Putting toxic chemicals on her skin is never a good idea (I didn't even ask what the paint was made of), but I really did a bad thing because there was GLITTER in the paint (either that or the lady added the glitter afterward). Jane became the cutest tiger ever (chosen by the face painting lady because Jane was wearing her tiger crochet hat), and the paint itself came off easily when we got home (I was smart enough to not let her lay in her bed with a full face of paint). But even after a shower we still have glitter on her face and in her hair, and even after vacuuming the car her car seat is still sporting sparkles.

Is this my life now?!

Next time, and there will be a next time, I'll pay closer attention (rather than taking pictures of the painter at work!) and specifically ask for no glitter before the painting begins. I'll also be sure there's no paint near her mouth -- the bit on her nose migrated to her lips somehow and it was quite a mess. Who knows how much she ingested. I'm so careful about what she eats, but I didn't think about this getting in her mouth.

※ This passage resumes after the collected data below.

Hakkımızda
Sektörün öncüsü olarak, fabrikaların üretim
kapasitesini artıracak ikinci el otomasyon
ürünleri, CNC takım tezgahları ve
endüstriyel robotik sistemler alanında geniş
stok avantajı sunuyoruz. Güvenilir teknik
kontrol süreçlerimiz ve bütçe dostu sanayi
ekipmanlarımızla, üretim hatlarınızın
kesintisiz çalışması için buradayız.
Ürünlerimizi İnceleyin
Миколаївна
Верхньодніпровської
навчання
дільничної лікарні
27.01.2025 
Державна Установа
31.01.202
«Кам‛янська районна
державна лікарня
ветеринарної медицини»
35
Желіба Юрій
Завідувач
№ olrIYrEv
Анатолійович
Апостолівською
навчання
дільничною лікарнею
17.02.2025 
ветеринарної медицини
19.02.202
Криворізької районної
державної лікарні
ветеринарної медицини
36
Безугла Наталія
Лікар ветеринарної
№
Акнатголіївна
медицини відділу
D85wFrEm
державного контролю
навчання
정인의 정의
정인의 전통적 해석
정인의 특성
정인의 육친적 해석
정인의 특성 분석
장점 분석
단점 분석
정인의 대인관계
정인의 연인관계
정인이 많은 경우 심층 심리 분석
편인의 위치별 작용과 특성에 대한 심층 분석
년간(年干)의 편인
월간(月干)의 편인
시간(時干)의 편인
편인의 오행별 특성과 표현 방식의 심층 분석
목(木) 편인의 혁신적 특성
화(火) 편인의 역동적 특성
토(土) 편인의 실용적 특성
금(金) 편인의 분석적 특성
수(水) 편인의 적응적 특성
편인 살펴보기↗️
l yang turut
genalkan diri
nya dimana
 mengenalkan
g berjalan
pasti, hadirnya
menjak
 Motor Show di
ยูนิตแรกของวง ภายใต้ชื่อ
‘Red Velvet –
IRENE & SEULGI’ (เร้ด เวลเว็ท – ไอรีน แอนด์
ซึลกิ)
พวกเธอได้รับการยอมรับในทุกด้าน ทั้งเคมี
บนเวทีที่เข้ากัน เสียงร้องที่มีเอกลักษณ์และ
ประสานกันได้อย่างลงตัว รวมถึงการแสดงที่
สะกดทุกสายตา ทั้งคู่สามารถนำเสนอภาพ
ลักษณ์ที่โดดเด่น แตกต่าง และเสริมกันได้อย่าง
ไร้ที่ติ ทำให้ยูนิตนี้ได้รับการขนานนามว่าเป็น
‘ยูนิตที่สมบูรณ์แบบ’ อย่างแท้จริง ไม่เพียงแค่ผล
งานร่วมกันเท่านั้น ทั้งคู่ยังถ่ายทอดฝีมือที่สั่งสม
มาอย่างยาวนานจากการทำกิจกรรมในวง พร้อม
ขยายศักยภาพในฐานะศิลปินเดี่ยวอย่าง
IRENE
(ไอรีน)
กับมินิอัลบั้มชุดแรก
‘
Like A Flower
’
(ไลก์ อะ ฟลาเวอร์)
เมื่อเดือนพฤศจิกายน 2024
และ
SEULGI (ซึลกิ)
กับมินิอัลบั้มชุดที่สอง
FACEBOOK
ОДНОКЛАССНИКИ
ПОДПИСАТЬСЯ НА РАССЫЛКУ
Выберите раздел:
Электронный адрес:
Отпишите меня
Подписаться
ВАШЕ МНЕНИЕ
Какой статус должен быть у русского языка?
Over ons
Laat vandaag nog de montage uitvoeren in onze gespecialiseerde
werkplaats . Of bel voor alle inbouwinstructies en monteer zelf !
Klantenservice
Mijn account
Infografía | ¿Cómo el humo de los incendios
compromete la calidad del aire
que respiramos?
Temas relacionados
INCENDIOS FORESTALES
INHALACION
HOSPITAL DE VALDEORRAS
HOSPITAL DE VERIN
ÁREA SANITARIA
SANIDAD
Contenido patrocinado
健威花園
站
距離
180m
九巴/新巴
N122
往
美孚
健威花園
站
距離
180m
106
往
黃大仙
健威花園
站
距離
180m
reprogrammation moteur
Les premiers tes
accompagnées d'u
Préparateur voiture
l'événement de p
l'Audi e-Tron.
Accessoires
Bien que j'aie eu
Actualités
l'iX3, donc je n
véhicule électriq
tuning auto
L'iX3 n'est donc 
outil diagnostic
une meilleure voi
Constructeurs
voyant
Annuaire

Rookie mistakes all around. I hope we can get the glitter out of the car with a lint roller and/or tape. Any other ideas? I'm so worried about some getting in her eye and scratching it somehow. So far it hasn't, but I'm always worrying about the worse case.

Dress Up Day

On an episode of Daniel Tiger that Jane and I watched (on Amazon Prime) today the characters all dressed up and had a parade. They knocked on people's doors to show off their costumes, and instead of candy they got stickers for their sticker books. What a wonderful idea -- I'd love for that to be the m.o. for our church's trunk-or-treat. I'm not sure how I'm going to keep Jane from eating the crap she'll collect.

I'm trying to decide what we'll hand out from our "trunk." Last year I bought a bunch of things that were non-candy -- vampire teeth, some bracelets, bouncy balls, etc. I've got a cart ready for checkout at Oriental Trading just ready to hit "purchase."

But there's part of me -- the CHEAP part off me -- that realizes how much less expensive it would be to pick up a couple bags of value candy at Walmart or Winn Dixie and call it a night. (My shipping alone is $10. GAH.) I wouldn't let Jane eat any of it, but other people's kids are going to eat it anyway, so why should I shell out more money? And I'm still buying CRAP that's just different crap (and won't harm their bodies ... well, as long as they don't ingest it).

Yeah, I just placed my order... Junky toys for everyone!